### Passage to read
******

4C: Climate-Carbon Interactions in the Current Century (2019-2023)

The project addresses the crucial knowledge gap in the climate sensitivity to carbon dioxide emissions, by reducing the uncertainty in our quantitative understanding of carbon-climate interactions and feedbacks. This will be achieved through innovative integration of models and observations, providing new constraints on modelled carbon-climate interactions and climate projections, and supporting Intergovernmental Panel on Climate Change (IPCC) assessments and policy objectives.

To meet this objective, 4C will:

(a) provide a step change in our ability to quantify the key processes regulating the coupled carbon-climate system,

(b) use observational constraints and improved processes understanding to provide multi-model near-term predictions and long-term projections of the climate in response to anthropogenic emissions, and

(c) deliver policy-relevant carbon dioxide emission pathways consistent with the UNFCCC Paris Agreement goals.

Primary production changes across the Subarctic Atlantic (2017-2019)

The ongoing changes in the circulation of the Subarctic Atlantic are, without question, impacting its marine ecosystems, yet our quantitative understanding of such ecological change(s) remains meager. A fundamental challenge is to predict whether net primary production (NetPP) in this region will increase or decrease under changing northerly and southerly advective flows. A growing understanding of the surface and deep overflows, counterflows, and recirculation patterns within the Subarctic Atlantic is emerging that indicates stronger influences of the Atlantic surface Water (AW) and Arctic-origin Water (ArW) on each other and on the average circulation patterns within the Subarctic Atlantic than previously thought.

The project focus on the balance of NetPP in the Subarctic Atlantic as affected by (i) advective losses and gains within this region at large-scales interaction with respect to boundary conditions in the temperate N. Atlantic and Arctic Oceans; (ii) lateral and vertical “export” production within sub-regions of the Subarctic Atlantic at intermediate scales; and (iii) advective and local processes controlling NetPP in the Subarctic Atlantic region.

remOcean: remotely-sensed biogeochemical cycles in the Ocean (2010-2016)

******

### Dataset excerpts
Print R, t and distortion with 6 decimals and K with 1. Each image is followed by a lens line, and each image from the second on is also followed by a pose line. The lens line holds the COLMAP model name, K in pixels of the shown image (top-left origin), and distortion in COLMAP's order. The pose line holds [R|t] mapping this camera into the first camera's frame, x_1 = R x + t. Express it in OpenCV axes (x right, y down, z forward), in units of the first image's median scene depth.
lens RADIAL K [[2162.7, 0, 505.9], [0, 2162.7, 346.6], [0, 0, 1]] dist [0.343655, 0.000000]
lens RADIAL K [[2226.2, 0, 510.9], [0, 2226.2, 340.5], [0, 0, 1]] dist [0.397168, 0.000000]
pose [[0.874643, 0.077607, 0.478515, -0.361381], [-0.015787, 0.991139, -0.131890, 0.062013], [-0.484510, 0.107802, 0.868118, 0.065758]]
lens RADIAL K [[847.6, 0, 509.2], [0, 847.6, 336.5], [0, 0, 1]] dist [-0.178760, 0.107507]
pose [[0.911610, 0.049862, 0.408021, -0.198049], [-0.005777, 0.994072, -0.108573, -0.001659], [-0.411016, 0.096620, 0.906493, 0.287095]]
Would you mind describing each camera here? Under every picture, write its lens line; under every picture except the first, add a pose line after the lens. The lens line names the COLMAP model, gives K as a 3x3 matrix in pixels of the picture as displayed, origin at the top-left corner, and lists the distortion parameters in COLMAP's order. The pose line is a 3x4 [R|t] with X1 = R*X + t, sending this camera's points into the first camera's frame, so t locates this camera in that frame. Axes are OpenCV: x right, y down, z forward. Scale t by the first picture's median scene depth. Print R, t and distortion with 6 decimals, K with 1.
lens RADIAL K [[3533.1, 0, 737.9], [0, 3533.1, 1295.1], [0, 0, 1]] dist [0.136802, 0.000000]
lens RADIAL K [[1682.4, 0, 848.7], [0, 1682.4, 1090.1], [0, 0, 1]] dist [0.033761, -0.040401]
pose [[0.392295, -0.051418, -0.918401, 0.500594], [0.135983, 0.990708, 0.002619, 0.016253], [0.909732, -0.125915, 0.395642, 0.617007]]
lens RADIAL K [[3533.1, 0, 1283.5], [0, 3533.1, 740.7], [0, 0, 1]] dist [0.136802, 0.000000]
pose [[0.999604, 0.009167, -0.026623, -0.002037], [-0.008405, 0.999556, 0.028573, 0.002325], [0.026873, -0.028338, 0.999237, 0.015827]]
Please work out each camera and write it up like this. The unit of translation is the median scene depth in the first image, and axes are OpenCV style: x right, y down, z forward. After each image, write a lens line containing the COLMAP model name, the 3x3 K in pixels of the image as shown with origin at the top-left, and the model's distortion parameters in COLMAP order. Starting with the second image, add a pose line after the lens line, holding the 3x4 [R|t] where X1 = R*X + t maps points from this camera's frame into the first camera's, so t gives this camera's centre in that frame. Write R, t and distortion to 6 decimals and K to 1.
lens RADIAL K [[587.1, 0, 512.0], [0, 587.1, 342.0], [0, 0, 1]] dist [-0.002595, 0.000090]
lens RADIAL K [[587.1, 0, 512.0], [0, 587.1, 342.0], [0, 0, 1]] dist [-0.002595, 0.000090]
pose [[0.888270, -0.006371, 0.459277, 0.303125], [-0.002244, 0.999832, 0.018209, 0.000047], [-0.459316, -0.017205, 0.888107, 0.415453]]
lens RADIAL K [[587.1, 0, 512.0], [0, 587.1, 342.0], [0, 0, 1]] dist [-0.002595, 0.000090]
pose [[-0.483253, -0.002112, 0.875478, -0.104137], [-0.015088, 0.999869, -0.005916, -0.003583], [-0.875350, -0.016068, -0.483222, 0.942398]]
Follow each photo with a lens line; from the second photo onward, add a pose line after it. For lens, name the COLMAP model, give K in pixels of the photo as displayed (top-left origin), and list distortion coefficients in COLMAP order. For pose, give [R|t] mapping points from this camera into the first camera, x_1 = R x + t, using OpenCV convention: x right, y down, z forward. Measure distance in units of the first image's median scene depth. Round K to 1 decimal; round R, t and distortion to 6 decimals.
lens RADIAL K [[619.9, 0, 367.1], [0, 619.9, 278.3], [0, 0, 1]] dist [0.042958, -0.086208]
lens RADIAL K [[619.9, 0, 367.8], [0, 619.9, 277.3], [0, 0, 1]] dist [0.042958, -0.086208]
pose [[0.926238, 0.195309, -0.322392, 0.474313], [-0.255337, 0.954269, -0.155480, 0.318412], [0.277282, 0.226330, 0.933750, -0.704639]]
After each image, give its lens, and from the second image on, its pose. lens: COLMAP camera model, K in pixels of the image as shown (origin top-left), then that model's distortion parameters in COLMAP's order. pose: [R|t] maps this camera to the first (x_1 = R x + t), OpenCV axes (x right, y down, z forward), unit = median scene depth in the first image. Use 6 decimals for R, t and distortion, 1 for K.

******

### Your assignment
Copy the project descriptions from "4C: Climate-Carbon Interactions" to "and policy objectives.", swapping "observations" for "measurements". The rows have no connection to the project descriptions.

### Task output
4C: Climate-Carbon Interactions in the Current Century (2019-2023)

The project addresses the crucial knowledge gap in the climate sensitivity to carbon dioxide emissions, by reducing the uncertainty in our quantitative understanding of carbon-climate interactions and feedbacks. This will be achieved through innovative integration of models and measurements, providing new constraints on modelled carbon-climate interactions and climate projections, and supporting Intergovernmental Panel on Climate Change (IPCC) assessments and policy objectives.